Wednesday, November 16, 2011

Georgia, public schools, and the Bible

Nobody would ever mistake the state of Georgia for a progressive state.  But Georgia doth love the Bible!

There are 180 schools districts in the state of Georgia.  Public school districts.  School districts which are paid for with taxes paid to the state by its hard-working citizens.  These are not religious schools or Sunday Schools.  Because they are public school districts they are bound by the constitutional provision that the state must refrain from mixing religion with public education.  Public schools contain students of many different faiths or of no faith.  It is not the business of the public schools to teach material from any particular "holy" book for any reason.


Georgia missed that constitutional lesson along the way.  Or more likely, Georgia is flouting the law!  Forty eight of its schools districts have been conducting "Bible education classes."  Because Georgia is overrun with fundamentalist Christianists, it has been able to get away with this by claiming they don't teach any particular religion but rather the "literature" of the Bible.  But what the Bible says depends on who is interpreting it.  And the material they use interprets the Bible from a fundamentalist Christian perspective.  One example is that all the magical stories are treated as factual.


Honk, honk!  The material used in these classes is from an fundamentalist Christianist outfit called the Bible Literacy Project.  The BLP is a thinly-disguised attempt by radical Christianists to foist their religious/biblical beliefs on unsuspecting and basically ignorant young people.  It appears that you could sit through a year's worth of classes and never learn that the creation stories, the Noah story, the stories of Abraham, Isaac, Moses, David and Solomon are mythological in nature and not historical.  You can read a more detailed and scholarly analysis of BLP material here.

What's quite humorous is that while the Bible Literacy Project is less offensive than other such biblical "projects," it isn't fundamentalistic enough for the nutcases on the far right, like World Net Daily and you can get the flavor of their hostility to it here.

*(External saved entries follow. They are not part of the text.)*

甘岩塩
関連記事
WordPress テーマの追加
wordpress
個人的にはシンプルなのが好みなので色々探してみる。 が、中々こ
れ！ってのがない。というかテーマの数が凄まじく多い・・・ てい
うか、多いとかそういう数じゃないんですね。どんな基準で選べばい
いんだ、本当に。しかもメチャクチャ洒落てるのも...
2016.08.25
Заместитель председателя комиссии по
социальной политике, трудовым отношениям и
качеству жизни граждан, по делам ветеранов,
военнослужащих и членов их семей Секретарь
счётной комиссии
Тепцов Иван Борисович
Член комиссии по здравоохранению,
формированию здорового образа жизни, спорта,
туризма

But however one feels about the Bible and however one interprets the Bible is irrelevant.  The Bible is not to be taught in our public schools.  Neither should the Quran be taught in our public schools.  Nor any other religious "holy" book.  Georgia has enough Christian churches to gag a god!  It seems most sensible that those churches should be the sites for Biblical "literacy," or any other biblical studies.  That's why there are churches, which, by the way pay no taxes!


Well, there's good news in and amidst the economic decline.  Because of the lack of funds, only 16 school districts are able to offer Bible classes in the coming year!  Budget cuts, you know!  That's still 16 too many, and these school districts are still in direct violation of our constitution (the Law!) but that will not deter them from what they perceive as a "good" thing.

Bible studies are not "good" things when run by fundamentalists who interpret the Bible according to their faith.  Can't really blame them, though, because if they turned that around and really understood what the Bible was and how it came to be and how it was written, they'd probably lose their faith!

So, we can rejoice that fewer young people will be exposed to a faulty understanding of the Bible.  And perhaps we can take all of this as a good sign; a sign that Georgia's school districts don't take "biblical literacy" too seriously.  When push comes to shove, economically, the first thing to go is Bible classes!  Yeah!

Now, perhaps there could be a special emphasis in history and civics classes about how our Constitution provides for a separation of church and state and how, if students want to know more about their particular religion or holy book, they should ask their parents or their pastors/priests!